Executive Overview
TCI Fund Management, led by Sir Chris Hohn, continues to run a concentrated portfolio built around “soft monopolies.” As of Q2 2025 the fund holds 10 positions totaling roughly $50.7 billion. The core anchors—GE Aerospace, Microsoft, and Visa—share common DNA: robust free-cash-flow, structural moats, and disciplined capital allocation that support long-duration compounding with tight risk governance.
Who Is Chris Hohn
Hohn is a UK activist investor and the founder of TCI (2003). His approach is long-only yet decidedly non-passive: invest in businesses with durable competitive advantage and, when necessary, apply targeted pressure to improve governance, transparency, and capital discipline. He is also a major philanthropist via CIFF. The blend of deep research, conviction, and selective activism underpins a coherent decision-making framework across cycles.
Portfolio Composition – End of Q2 2025
GE Aerospace is the top holding (~24%) on the back of a deep order book and high-margin services. Microsoft represents ~17% with dual exposure to cloud and AI. Visa sits around ~13% as a global payments backbone. The “data and indices” core—Moody’s and S&P Global—collectively north of 20%—benefits from a regulatory oligopoly and high cash conversion. Rail infrastructure exposure includes Canadian Pacific Kansas City and Canadian National Railway. Alphabet (both share classes) provides measured exposure to search and advertising, while Ferrovial adds airports and inflation-linked toll-roads.
Notable Quarterly Moves
Positioning tilted further toward fee-and-cash-flow engines. Visa was notably increased (≈+14.6%); Microsoft saw a modest add (≈+1.5%), and there were small adds to Moody’s and S&P Global.
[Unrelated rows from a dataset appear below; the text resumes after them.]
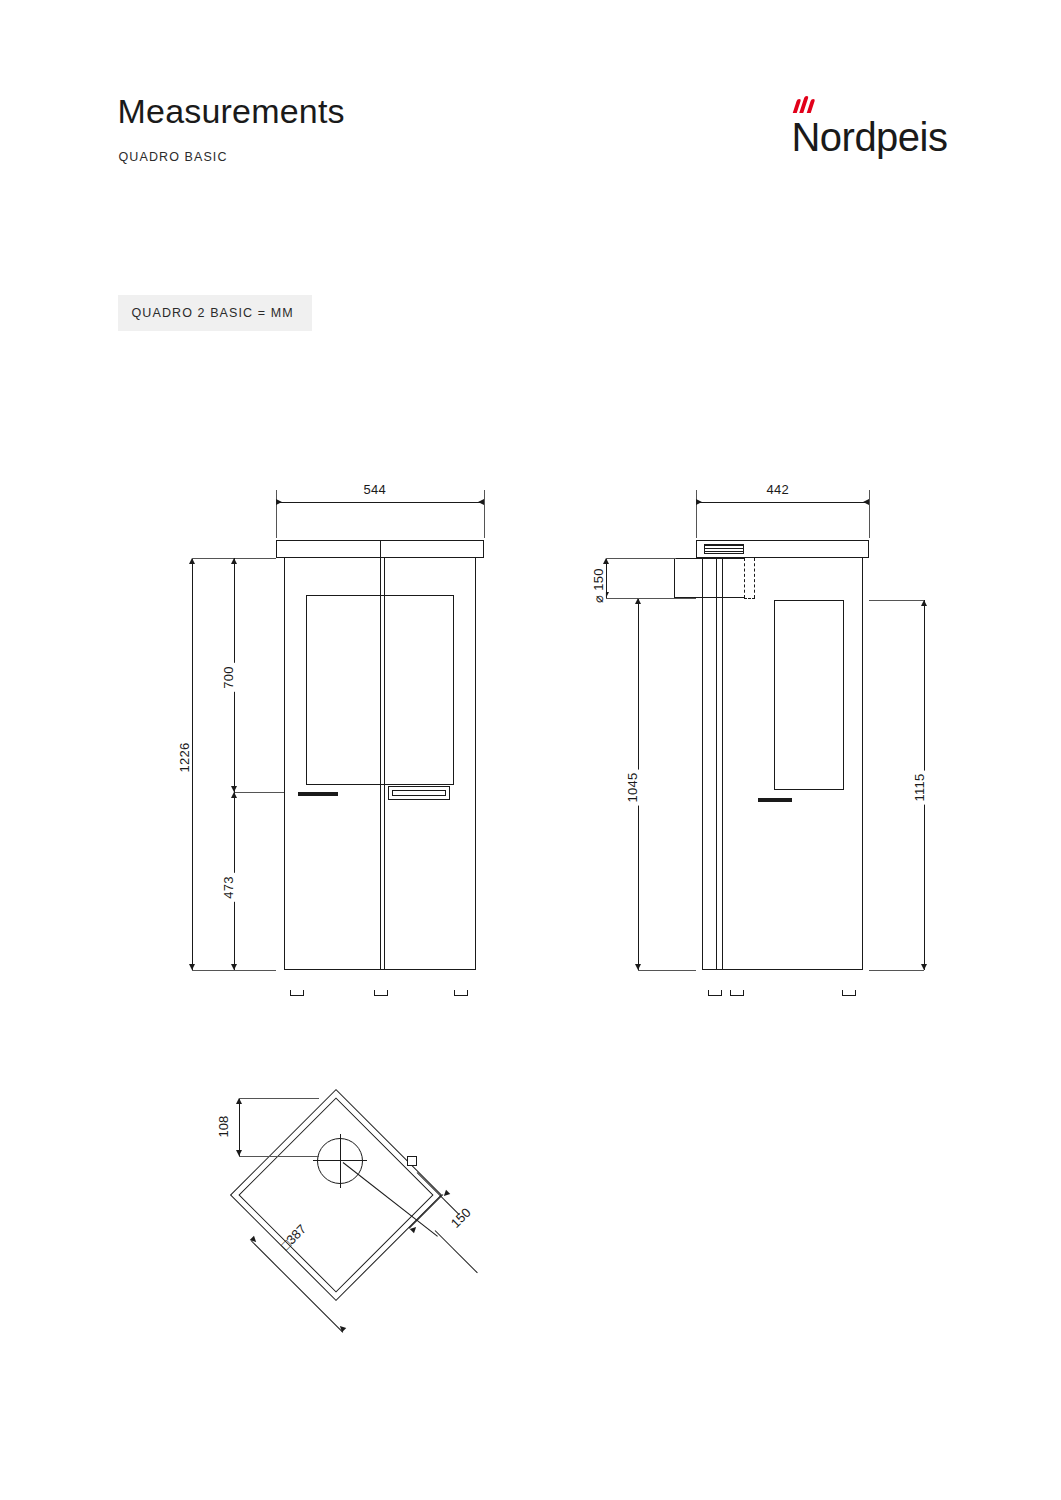Measurements
QUADRO BASIC
Nordpeis
QUADRO 2 BASIC = MM
544
1226
700
473
442
⌀ 150
1045
1115
108
□387
150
Both Alphabet lines were reduced, signaling a partial re-allocation away from ads toward higher-visibility cash flows. The Canadian rails were trimmed—more in Canadian National. GE Aerospace saw a minor reduction; Ferrovial a small add.
Strategic Rationale
TCI prioritizes hard-to-replicate compounders: two-sided network effects and brand trust at Visa; enterprise pricing power via AI-infused bundles at Microsoft; de-facto regulatory licensing at Moody’s and S&P Global; long-dated, service-heavy MRO streams at GE Aerospace; and inflation-indexed, concession-based cash flows at Ferrovial. The through-line is cash-flow visibility, high ROCE, and consistent buyback/dividend programs.
Growth Vectors for 2H-2025
GE Aerospace should benefit from fleet expansion and aftermarket services. Microsoft is at an AI adoption inflection, with Copilot penetration and Azure utilization supporting ARPU uplift. Visa has tailwinds from cross-border volumes and digital payments adoption in emerging markets. Stabilizing rate volatility could revive issuance—direct upside for Moody’s and S&P Global. In infrastructure, productivity improvements and supportive regulation could aid the Canadian rails.
Key Risks
Concentration heightens single-name risk. Regulatory tightening across ratings and payments could compress margins. A global macro slowdown would weigh on issuance, cross-border travel, and IT upgrade cycles. Rail exposure remains sensitive to commodities, labor actions, and logistics bottlenecks. Recent trims in Alphabet and the rails partially rebalance but do not eliminate risk.
Bottom Line
Chris Hohn’s end-Q2 2025 portfolio signals discipline and conviction: moaty, cash-rich assets at the core, incremental re-allocation toward higher-visibility cash flows, and activism deployed when needed. It’s a consistent playbook designed to compound value over time.